This is one of the most common API design problems, and it almost always starts with the same sentence: “Don’t worry, it won’t grow that much.”
Then it grows. It always grows. And once it grows, the cost of fixing it is no longer “add a query parameter”. It becomes UI hacks, performance incidents, and angry clients.
What was tested
Rentgen detects a very specific pattern:
a GET endpoint returns a JSON array (a list/collection),
but the request URL contains no query parameters that control size or navigation.
In other words: it looks like an unbounded “return everything” endpoint.
- TEST: Array List Without Pagination
- Trigger:
GET+ JSON array response + no pagination/limit parameters in URL - Expected: supports pagination/limit (query parameters present or documented)
- Actual: missing pagination/limit (no query parameters)
- Status: 🟠 Warning
Why this matters
Collection endpoints must be predictable. When an API returns lists without server-side limits, response size grows linearly with data growth. That means latency, memory usage, and client pain also grow over time — often without any code change.
The worst part is that this failure mode is delayed. Everything works fine in early environments with small datasets. Then production accumulates real data, and suddenly the same endpoint becomes slow, expensive, and unstable.
The classic trap teams fall into
I’ve seen this pattern too many times: developers ship a list endpoint without pagination because “it’s just a small list”. Product assumes the list stays small. Nobody tests scale because there is nothing to test yet.
Months later it turns into: “Frontend, can you add pagination UI?” That usually improves the UX a little, but it does not solve the real problem. Client-side pagination still requires downloading and parsing the full dataset first. By the time the UI paginates, the damage is already done.
Why this is a warning (not an automatic fail)
Because sometimes an endpoint can be bounded by design even without obvious query parameters. Some APIs enforce a hard server-side limit and always return a safe maximum number of items. Others return a small fixed list that truly cannot grow (rare, but possible).
Rentgen flags this as a warning because the signal is about risk and design, not about functional correctness. It is a prompt to confirm that the endpoint is intentionally bounded, not accidentally unbounded.

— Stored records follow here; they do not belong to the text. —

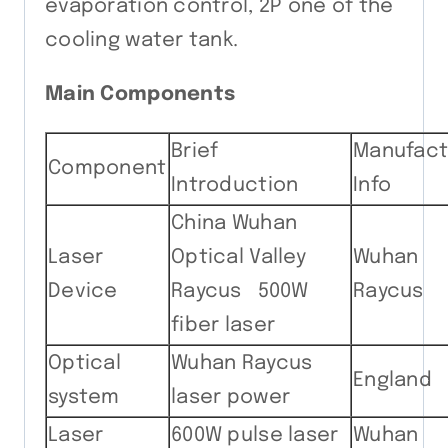
evaporation control, 2P one of the
cooling water tank.
Main Components
Brief
Manufact
Component
Introduction
Info
China Wuhan
Laser
Optical Valley
Wuhan
Device
Raycus 500W
Raycus
fiber laser
Optical
Wuhan Raycus
England
system
laser power
Laser
600W pulse laser
Wuhan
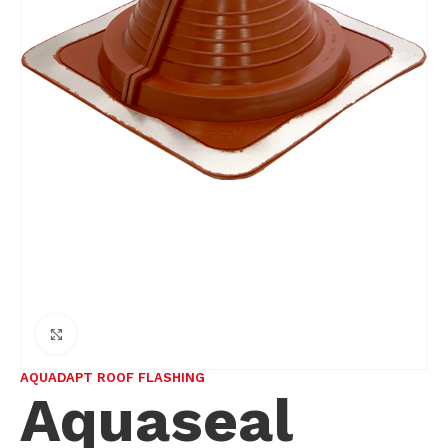
Click to enlarge
AQUADAPT ROOF FLASHING
Aquaseal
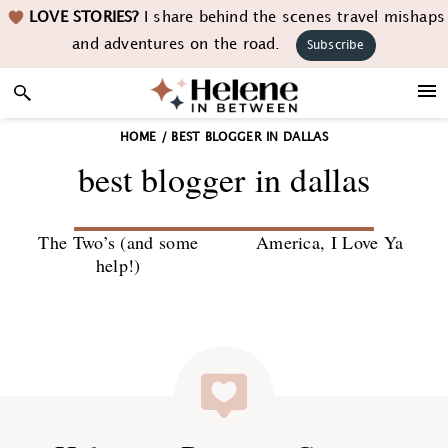
Skip
Skip
Skip
LOVE STORIES?
I share behind the scenes travel mishaps
to
to
to
and adventures on the road.
Subscribe
primary
main
footer
navigation
content
HOME
/
BEST BLOGGER IN DALLAS
best blogger in dallas
The Two’s (and some
America, I Love Ya
help!)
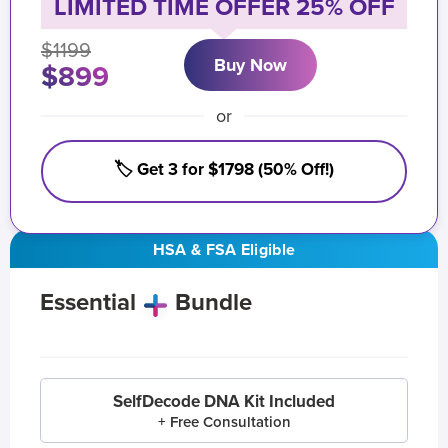
LIMITED TIME OFFER 25% OFF
$1199
Buy Now
$899
or
🏷️ Get 3 for $1798 (50% Off!)
HSA & FSA Eligible
Essential
Bundle
SelfDecode DNA Kit Included
+ Free Consultation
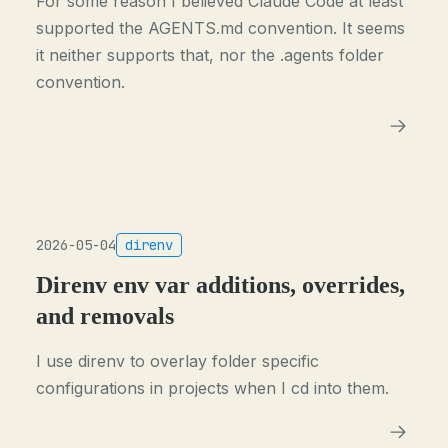
For some reason I believed Claude Code at least
supported the AGENTS.md convention. It seems
it neither supports that, nor the .agents folder
convention.
2026-05-04
direnv
Direnv env var additions, overrides,
and removals
I use direnv to overlay folder specific
configurations in projects when I cd into them.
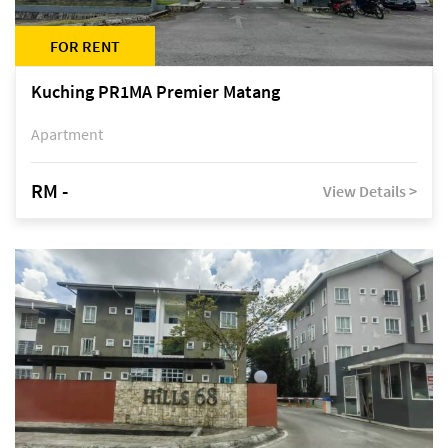
FOR RENT
Kuching PR1MA Premier Matang
Apartment
RM -
View Details >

How to respond to this warning
If the endpoint is expected to grow, add pagination now.
It is cheap early, and expensive late.
Support a familiar approach like ?limit=50, ?page=1, ?offset=0, or a cursor.
Also enforce a safe default limit even when parameters are missing.

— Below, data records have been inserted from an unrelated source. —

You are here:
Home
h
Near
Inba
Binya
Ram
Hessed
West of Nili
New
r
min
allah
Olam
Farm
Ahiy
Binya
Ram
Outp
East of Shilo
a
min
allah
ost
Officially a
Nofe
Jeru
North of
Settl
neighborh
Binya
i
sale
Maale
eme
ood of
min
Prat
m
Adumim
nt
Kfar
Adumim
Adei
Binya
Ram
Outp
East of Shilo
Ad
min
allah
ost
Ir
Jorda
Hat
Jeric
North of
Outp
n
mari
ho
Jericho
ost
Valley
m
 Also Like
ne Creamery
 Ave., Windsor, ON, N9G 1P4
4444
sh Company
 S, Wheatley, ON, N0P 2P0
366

If product insists “it will never grow”, put a hard limit in the API anyway. This is the lowest-cost compromise: the response stays safe even if assumptions turn out to be wrong. If one day the limit is reached, the API forces the conversation to happen with evidence, not optimism.
Why this check exists in Rentgen
Because manual testing rarely catches design debt. When a tester sees a list response in Postman, the natural reaction is “it works”. Nobody counts objects. Nobody estimates future growth. Nobody imagines 50,000 records.
Rentgen checks this automatically and makes the risk visible early. And when you want to raise it with the team, Rentgen provides a Copy Bug Report action with the relevant details and suggested remediation, so you don’t have to write the argument from scratch.
Final thoughts
Unpaginated collection endpoints are technical debt that looks harmless until real data arrives. Pagination is not a “nice-to-have”. It is basic damage control for any API that lives longer than a few weeks.
If you see this warning, treat it as a chance to fix a cheap problem before it becomes an expensive one.